For the first time yesterday, the Treasury Department sold inflation-protected bonds at what's called a "negative yield." Buyers lined up to lend the government money, and then pay for the privilege. The bond market matters because it can help figure out the future direction of all kinds of things -- economic growth, interest rates, consumer prices, the whole shebang. The success of this week's Treasury auction is a bet that the Federal Reserve's latest plan to juice the economy and drive up inflation just might work.
Marketplace's Mitchell Hartman reports.
Mitchell Hartman: Let's say I invest in a government bond, which is really the same as lending the government money. The bond is worth $100. But instead of getting paid interest by the government, I'm actually going to pay a little extra, 55 cents. Meaning, I start out at a loss.
Rich Gritta: It's rational, but it appears to be nuts.
University of Portland finance professor Rich Gritta says it's rational, because this particular bond offers a guaranteed protection against inflation.
Dan Greenhaus at institutional trading firm Miller Tabak explains, if inflation goes up, the value of the bond goes up too.

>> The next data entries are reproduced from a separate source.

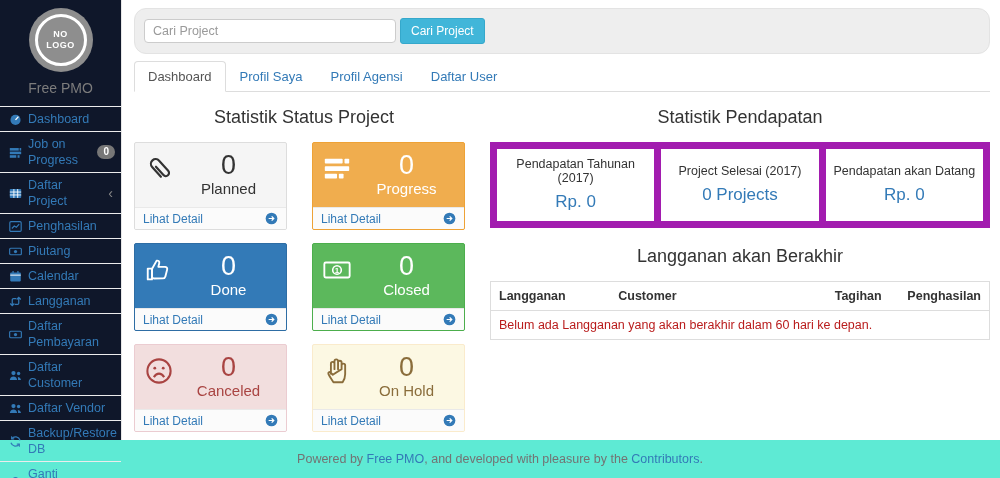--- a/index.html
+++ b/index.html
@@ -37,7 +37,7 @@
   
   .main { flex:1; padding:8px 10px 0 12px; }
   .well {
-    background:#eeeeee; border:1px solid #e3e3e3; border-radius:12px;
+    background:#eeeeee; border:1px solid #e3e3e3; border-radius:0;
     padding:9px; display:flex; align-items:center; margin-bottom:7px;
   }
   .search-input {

Dan Greenhaus: Even if you overpaid in the immediate, a sufficient enough rise in prices will compensate you for whatever overpayment you had in the short term.
And Greenhaus says the fact that investors snapped up these inflation-protected bonds means they're betting prices will rise, eventually. Which in turn means they believe the Federal Reserve will succeed in reversing the stagnation in consumer prices we've seen in the recession.
And why would the Fed want higher prices? Well, because low prices are keeping the economy down, says Rich Gritta.
Gritta: Deflation sounds cool, because hey, wide-screen TV sets are real cheap. But the bad news is that producers can't make money, so they quit producing. And then what you get is a continuing recession.
To make sure that doesn't happen, the Fed is expected to pump hundreds of billions of dollars into the economy. And bet that prices will rise. Which in turn will give businesses a chance to make more money on what they make and sell, and what they export abroad.
I'm Mitchell Hartman for Marketplace.